Set of tasks
1. Translate this sentence from the passage on packaging and cost savings into Spanish: "Environmentally friendly packaging design can reduce material requirements, cut shipping and warehousing costs, and encourage recycling."
2. From the passage on packaging and cost savings, output the portion starting with "Each of these" and going on through "of financial analysis.".
3. Write the next part of the passage on packaging and cost savings, picking up after its final sentence.

Another example of indirect cost savings can be found in the way companies package their products. Environmentally friendly packaging design can reduce material requirements, cut shipping and warehousing costs, and encourage recycling. Here are three real-world examples:

image Procter and Gamble’s redesign of the Folgers coffee container to reduce plastic consumption by 1 million pounds annually

image Nestlé’s use of smaller labels on its Poland Spring and Deer Park bottled water brands, which saved 20 million pounds of paper

image Coca-Cola’s change of the Dasani water bottle shape to reduce material usage by 7 percent (Demetrakakes 2007)

Each of these activities reduced cost due to material savings and decreased shipping expenses due to lighter weight and reduced size. There are costs involved in the redesign process, and there may be additional investment in equipment, but, again, we can quantify the costs and the expected benefits using the traditional tools of financial analysis.

There are many examples where SEERS reduces costs and enhances revenues. Wal-Mart attributed more than $100 million of its 2009 revenue to its decision to switch to recyclable cardboard when shipping to its 4,300-plus stores in the United States. Now it sells the cardboard to a recycler rather than pays to ship the waste to a landfill (Bhanoo 2010). In this case, Wal-Mart reduces its disposal costs by switching to recyclable cardboard, which it then sells to generate new revenue. Even if the new cardboard is more expensive, the incremental cost is more than offset by the new revenue and the reduction in disposal costs. Wal-Mart estimated the 2009 environmental benefits as 8,600 fewer tons of cardboard in landfills and 125,000 trees saved (Wal-Mart Stores Inc. 2010, 13).

Data records
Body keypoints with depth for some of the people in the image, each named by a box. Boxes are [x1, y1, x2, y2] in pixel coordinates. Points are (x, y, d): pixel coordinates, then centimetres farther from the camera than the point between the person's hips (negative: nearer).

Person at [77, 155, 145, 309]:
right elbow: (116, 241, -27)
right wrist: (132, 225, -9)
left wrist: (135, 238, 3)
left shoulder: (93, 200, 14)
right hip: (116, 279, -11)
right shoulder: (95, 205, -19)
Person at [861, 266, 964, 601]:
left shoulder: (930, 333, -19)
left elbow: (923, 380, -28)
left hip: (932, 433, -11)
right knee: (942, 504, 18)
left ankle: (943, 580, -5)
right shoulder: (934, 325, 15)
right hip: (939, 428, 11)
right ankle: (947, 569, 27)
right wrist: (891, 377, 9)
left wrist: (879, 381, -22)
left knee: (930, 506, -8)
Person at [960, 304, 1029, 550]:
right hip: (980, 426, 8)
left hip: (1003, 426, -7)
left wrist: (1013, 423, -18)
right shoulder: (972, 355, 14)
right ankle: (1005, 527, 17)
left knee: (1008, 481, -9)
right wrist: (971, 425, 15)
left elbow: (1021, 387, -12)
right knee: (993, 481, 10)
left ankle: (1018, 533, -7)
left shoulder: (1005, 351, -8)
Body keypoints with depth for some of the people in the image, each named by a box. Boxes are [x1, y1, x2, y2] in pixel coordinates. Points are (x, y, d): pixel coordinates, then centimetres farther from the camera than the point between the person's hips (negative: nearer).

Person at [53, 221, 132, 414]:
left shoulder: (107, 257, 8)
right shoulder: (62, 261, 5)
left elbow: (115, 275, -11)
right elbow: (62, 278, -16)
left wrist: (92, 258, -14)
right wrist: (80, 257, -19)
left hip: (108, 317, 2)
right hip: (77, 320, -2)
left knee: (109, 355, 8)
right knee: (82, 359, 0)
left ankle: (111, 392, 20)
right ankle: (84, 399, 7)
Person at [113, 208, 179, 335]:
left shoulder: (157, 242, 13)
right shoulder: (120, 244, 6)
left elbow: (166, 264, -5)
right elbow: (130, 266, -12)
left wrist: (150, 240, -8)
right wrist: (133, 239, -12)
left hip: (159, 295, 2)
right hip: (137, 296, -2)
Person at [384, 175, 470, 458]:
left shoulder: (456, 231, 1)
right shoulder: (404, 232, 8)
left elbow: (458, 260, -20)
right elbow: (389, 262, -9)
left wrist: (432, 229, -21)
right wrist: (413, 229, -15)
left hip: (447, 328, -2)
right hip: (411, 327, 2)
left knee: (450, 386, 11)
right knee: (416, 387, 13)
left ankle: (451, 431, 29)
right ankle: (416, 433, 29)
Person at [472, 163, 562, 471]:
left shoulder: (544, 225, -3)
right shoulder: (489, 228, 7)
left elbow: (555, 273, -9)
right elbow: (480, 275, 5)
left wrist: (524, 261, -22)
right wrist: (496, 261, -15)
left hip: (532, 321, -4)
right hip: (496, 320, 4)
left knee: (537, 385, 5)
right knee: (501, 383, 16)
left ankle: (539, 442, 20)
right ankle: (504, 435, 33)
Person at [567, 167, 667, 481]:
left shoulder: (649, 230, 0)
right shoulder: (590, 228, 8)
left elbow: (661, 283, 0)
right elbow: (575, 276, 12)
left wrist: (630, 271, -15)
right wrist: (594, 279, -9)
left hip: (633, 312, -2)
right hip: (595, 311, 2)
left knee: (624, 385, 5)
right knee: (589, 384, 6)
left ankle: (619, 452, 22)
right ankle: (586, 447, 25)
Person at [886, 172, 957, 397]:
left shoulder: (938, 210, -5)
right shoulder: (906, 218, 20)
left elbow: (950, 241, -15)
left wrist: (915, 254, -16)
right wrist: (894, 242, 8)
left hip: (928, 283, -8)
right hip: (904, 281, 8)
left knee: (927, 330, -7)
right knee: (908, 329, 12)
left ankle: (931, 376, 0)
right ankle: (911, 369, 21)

---

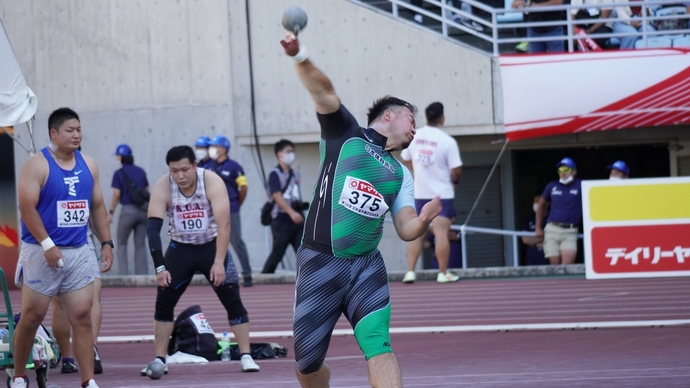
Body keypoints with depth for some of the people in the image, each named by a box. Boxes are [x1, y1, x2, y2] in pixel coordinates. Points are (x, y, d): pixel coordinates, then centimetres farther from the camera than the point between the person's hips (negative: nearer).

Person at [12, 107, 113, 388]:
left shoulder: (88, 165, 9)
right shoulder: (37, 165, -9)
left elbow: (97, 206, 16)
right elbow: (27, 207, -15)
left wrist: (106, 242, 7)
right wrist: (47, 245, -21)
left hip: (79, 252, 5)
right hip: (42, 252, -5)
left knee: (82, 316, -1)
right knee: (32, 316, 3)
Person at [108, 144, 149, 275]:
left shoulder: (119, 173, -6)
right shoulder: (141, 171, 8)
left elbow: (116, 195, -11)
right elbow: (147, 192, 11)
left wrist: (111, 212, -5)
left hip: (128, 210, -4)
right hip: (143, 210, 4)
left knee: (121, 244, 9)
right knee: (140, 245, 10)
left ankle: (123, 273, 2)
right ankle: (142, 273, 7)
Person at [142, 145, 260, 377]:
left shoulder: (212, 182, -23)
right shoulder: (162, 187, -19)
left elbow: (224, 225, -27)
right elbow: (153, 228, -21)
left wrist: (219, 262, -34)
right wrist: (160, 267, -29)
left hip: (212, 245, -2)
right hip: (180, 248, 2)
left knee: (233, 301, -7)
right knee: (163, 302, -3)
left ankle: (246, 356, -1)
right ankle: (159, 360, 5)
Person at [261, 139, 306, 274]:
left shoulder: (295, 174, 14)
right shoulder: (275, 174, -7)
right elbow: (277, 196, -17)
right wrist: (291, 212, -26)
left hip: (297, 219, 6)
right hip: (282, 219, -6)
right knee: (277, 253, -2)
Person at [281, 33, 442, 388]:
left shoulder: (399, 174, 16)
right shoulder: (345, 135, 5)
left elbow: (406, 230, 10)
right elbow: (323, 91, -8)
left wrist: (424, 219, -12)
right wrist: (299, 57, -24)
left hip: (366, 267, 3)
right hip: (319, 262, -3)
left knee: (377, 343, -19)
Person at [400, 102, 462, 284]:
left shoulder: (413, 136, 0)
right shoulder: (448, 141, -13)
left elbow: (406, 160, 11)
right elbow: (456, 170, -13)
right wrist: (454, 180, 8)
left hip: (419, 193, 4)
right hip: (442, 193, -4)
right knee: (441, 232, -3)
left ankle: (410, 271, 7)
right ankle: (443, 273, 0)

Task answers
1. El diseño de envases ecológicos puede reducir las necesidades de materiales, recortar los costos de envío y almacenamiento, y fomentar el reciclaje.

2.
Each of these activities reduced cost due to material savings and decreased shipping expenses due to lighter weight and reduced size. There are costs involved in the redesign process, and there may be additional investment in equipment, but, again, we can quantify the costs and the expected benefits using the traditional tools of financial analysis.

3.
Another category of cost savings involves the intersection of SEERS and a company’s employees. The premise is that more-loyal employees save a company money by reducing turnover and increasing productivity. Lower turnover means reduced costs for hiring and training, while higher productivity improves profit margins. The first link between SEERS and loyalty is based on the idea that employees are less likely to leave socially responsible companies, which share their values, a claim borne out by survey data.*

As an example, Timberland combines both approaches by shutting down one day a year so that all 5,400 employees can participate in company-sponsored philanthropy. It also allows workers one week off with pay each year to work with local charities, and it offers paid six-month sabbaticals for four employees each year to work at a nonprofit. This is not inexpensive; the one-day shutdown alone costs the company $2 million. Timberland management believes that such expenditures help the company attract and keep the best talent, which benefits the bottom line. In the words of President and CEO Jeffrey Swartz, “People like to feel good about where they work and what they do” (Pereira 2003).

Loyalty and productivity may also improve at companies with socially responsible human resource (HR) policies, which might include paying above-market wages; providing discretionary benefits like healthcare and retirement; offering workplace perks like free lunch, on-site gyms, and childcare; and ensuring safe and fair working conditions globally.

Starbucks, for example, realized early on that its employees (called “partners”) were critical to creating its competitive advantage, the “customer experience.” Being able to attract, train, and retain new employees was also critical to its rapid growth plans. To accomplish this, Starbucks pays above-market wages and offers health and dental benefits, vacation time, a 401(k) plan, and stock options to even part-time employees. The company also provides numerous opportunities for advancement, knowing that its typical hire will want new challenges. Does it work? Turnover of Starbucks baristas is 80 percent annually, whereas the industry average for quick-service restaurants is 200 percent (Weber 2005).

Companies like Timberland and Starbucks believe that their investment in CSR and socially responsible HR practices yields tangible financial benefits by creating a loyal and productive workforce. The question with respect to shareholder value is whether those benefits outweigh their costs.

Revenue Enhancement

For many firms the financial goal of SEERS may be to increase revenue. As with cost reductions, the link between SEERS and revenue can be direct or indirect. The direct link occurs when customers pay a premium for the socially or environmentally responsible characteristics of the company’s products. When companies pursue CSR to attract new customers, the connection to revenue is indirect. The indirect approach has a more tenuous connection to profitability and shareholder value.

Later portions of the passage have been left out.